§ **Your assignment**: The answer should consist of all the records, copied exactly.

+ + + + + + +

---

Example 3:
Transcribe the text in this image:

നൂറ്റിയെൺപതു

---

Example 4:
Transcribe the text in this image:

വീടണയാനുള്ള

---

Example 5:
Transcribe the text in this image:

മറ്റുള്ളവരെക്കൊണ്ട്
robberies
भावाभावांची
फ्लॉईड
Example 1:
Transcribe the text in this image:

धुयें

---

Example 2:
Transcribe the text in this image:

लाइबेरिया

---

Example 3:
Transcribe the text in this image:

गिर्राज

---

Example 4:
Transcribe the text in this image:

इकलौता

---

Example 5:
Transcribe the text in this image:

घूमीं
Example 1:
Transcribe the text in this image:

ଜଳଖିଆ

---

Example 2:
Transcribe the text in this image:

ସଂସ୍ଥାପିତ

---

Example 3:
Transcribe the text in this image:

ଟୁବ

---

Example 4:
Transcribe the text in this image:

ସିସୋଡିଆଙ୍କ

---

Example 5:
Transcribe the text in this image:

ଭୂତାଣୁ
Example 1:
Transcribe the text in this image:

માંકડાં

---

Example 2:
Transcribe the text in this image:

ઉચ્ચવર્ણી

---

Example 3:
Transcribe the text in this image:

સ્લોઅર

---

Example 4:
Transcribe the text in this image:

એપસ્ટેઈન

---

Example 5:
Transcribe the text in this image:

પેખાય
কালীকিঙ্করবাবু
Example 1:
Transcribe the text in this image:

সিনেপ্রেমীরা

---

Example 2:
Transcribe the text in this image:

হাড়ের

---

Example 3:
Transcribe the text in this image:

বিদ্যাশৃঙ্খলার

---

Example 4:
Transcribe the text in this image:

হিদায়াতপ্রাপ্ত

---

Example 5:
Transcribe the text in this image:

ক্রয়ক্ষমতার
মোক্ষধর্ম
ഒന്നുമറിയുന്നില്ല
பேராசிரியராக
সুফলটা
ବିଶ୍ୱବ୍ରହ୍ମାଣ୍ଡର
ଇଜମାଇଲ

+ + + + + + +

§ **Result of this exercise**:
---

Example 3:
Transcribe the text in this image:

നൂറ്റിയെൺപതു

---

Example 4:
Transcribe the text in this image:

വീടണയാനുള്ള

---

Example 5:
Transcribe the text in this image:

മറ്റുള്ളവരെക്കൊണ്ട്
robberies
भावाभावांची
फ्लॉईड
Example 1:
Transcribe the text in this image:

धुयें

---

Example 2:
Transcribe the text in this image:

लाइबेरिया

---

Example 3:
Transcribe the text in this image:

गिर्राज

---

Example 4:
Transcribe the text in this image:

इकलौता

---

Example 5:
Transcribe the text in this image:

घूमीं
Example 1:
Transcribe the text in this image:

ଜଳଖିଆ

---

Example 2:
Transcribe the text in this image:

ସଂସ୍ଥାପିତ

---

Example 3:
Transcribe the text in this image:

ଟୁବ

---

Example 4:
Transcribe the text in this image:

ସିସୋଡିଆଙ୍କ

---

Example 5:
Transcribe the text in this image:

ଭୂତାଣୁ
Example 1:
Transcribe the text in this image:

માંકડાં

---

Example 2:
Transcribe the text in this image:

ઉચ્ચવર્ણી

---

Example 3:
Transcribe the text in this image:

સ્લોઅર

---

Example 4:
Transcribe the text in this image:

એપસ્ટેઈન

---

Example 5:
Transcribe the text in this image:

પેખાય
কালীকিঙ্করবাবু
Example 1:
Transcribe the text in this image:

সিনেপ্রেমীরা

---

Example 2:
Transcribe the text in this image:

হাড়ের

---

Example 3:
Transcribe the text in this image:

বিদ্যাশৃঙ্খলার

---

Example 4:
Transcribe the text in this image:

হিদায়াতপ্রাপ্ত

---

Example 5:
Transcribe the text in this image:

ক্রয়ক্ষমতার
মোক্ষধর্ম
ഒന്നുമറിയുന്നില്ല
பேராசிரியராக
সুফলটা
ବିଶ୍ୱବ୍ରହ୍ମାଣ୍ଡର
ଇଜମାଇଲ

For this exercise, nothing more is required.